= Input for this task =

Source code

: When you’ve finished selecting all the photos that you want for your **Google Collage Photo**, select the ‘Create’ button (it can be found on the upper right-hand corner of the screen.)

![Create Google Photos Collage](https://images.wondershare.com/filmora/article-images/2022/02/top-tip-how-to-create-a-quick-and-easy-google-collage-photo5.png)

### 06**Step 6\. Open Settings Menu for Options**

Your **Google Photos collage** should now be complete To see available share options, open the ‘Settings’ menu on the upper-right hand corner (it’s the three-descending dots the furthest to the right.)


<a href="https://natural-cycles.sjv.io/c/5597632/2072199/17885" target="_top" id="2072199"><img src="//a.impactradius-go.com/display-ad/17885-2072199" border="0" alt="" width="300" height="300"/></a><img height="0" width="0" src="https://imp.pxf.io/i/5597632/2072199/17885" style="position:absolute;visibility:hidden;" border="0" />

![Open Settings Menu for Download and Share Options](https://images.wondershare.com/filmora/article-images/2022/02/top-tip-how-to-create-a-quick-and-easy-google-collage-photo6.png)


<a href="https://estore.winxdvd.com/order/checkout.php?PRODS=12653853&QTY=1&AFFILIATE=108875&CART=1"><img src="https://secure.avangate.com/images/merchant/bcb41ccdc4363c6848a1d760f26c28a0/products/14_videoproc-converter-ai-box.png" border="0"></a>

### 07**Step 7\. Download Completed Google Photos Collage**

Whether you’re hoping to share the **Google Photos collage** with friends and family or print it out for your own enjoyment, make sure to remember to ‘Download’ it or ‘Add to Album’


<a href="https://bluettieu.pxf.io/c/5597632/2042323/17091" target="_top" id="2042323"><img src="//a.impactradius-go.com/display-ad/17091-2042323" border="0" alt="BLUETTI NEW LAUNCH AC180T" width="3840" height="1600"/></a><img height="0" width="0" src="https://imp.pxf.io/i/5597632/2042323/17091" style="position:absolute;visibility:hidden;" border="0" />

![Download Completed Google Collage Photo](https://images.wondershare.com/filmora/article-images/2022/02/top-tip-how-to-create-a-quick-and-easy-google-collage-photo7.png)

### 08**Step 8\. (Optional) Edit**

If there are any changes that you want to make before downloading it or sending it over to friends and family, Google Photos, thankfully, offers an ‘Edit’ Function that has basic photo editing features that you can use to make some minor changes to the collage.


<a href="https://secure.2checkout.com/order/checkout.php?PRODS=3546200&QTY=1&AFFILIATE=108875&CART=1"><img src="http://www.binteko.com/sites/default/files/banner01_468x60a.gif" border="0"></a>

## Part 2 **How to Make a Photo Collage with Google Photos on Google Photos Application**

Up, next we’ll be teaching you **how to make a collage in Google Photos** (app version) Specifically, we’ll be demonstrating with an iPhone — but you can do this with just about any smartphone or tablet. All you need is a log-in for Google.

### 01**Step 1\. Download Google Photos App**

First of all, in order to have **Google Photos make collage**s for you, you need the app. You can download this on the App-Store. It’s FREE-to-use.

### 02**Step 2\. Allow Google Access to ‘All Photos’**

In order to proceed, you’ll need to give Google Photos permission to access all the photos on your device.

= To-do item =
Please format every line of the rows above as a JSON list of strings, one string per line, with blank lines left out.

= Output for this exercise =
[
  "Source code",
  ": When you’ve finished selecting all the photos that you want for your **Google Collage Photo**, select the ‘Create’ button (it can be found on the upper right-hand corner of the screen.)",
  "![Create Google Photos Collage](https://images.wondershare.com/filmora/article-images/2022/02/top-tip-how-to-create-a-quick-and-easy-google-collage-photo5.png)",
  "### 06**Step 6\\. Open Settings Menu for Options**",
  "Your **Google Photos collage** should now be complete To see available share options, open the ‘Settings’ menu on the upper-right hand corner (it’s the three-descending dots the furthest to the right.)",
  "<a href=\"https://natural-cycles.sjv.io/c/5597632/2072199/17885\" target=\"_top\" id=\"2072199\"><img src=\"//a.impactradius-go.com/display-ad/17885-2072199\" border=\"0\" alt=\"\" width=\"300\" height=\"300\"/></a><img height=\"0\" width=\"0\" src=\"https://imp.pxf.io/i/5597632/2072199/17885\" style=\"position:absolute;visibility:hidden;\" border=\"0\" />",
  "![Open Settings Menu for Download and Share Options](https://images.wondershare.com/filmora/article-images/2022/02/top-tip-how-to-create-a-quick-and-easy-google-collage-photo6.png)",
  "<a href=\"https://estore.winxdvd.com/order/checkout.php?PRODS=12653853&QTY=1&AFFILIATE=108875&CART=1\"><img src=\"https://secure.avangate.com/images/merchant/bcb41ccdc4363c6848a1d760f26c28a0/products/14_videoproc-converter-ai-box.png\" border=\"0\"></a>",
  "### 07**Step 7\\. Download Completed Google Photos Collage**",
  "Whether you’re hoping to share the **Google Photos collage** with friends and family or print it out for your own enjoyment, make sure to remember to ‘Download’ it or ‘Add to Album’",
  "<a href=\"https://bluettieu.pxf.io/c/5597632/2042323/17091\" target=\"_top\" id=\"2042323\"><img src=\"//a.impactradius-go.com/display-ad/17091-2042323\" border=\"0\" alt=\"BLUETTI NEW LAUNCH AC180T\" width=\"3840\" height=\"1600\"/></a><img height=\"0\" width=\"0\" src=\"https://imp.pxf.io/i/5597632/2042323/17091\" style=\"position:absolute;visibility:hidden;\" border=\"0\" />",
  "![Download Completed Google Collage Photo](https://images.wondershare.com/filmora/article-images/2022/02/top-tip-how-to-create-a-quick-and-easy-google-collage-photo7.png)",
  "### 08**Step 8\\. (Optional) Edit**",
  "If there are any changes that you want to make before downloading it or sending it over to friends and family, Google Photos, thankfully, offers an ‘Edit’ Function that has basic photo editing features that you can use to make some minor changes to the collage.",
  "<a href=\"https://secure.2checkout.com/order/checkout.php?PRODS=3546200&QTY=1&AFFILIATE=108875&CART=1\"><img src=\"http://www.binteko.com/sites/default/files/banner01_468x60a.gif\" border=\"0\"></a>",
  "## Part 2 **How to Make a Photo Collage with Google Photos on Google Photos Application**",
  "Up, next we’ll be teaching you **how to make a collage in Google Photos** (app version) Specifically, we’ll be demonstrating with an iPhone — but you can do this with just about any smartphone or tablet. All you need is a log-in for Google.",
  "### 01**Step 1\\. Download Google Photos App**",
  "First of all, in order to have **Google Photos make collage**s for you, you need the app. You can download this on the App-Store. It’s FREE-to-use.",
  "### 02**Step 2\\. Allow Google Access to ‘All Photos’**",
  "In order to proceed, you’ll need to give Google Photos permission to access all the photos on your device."
]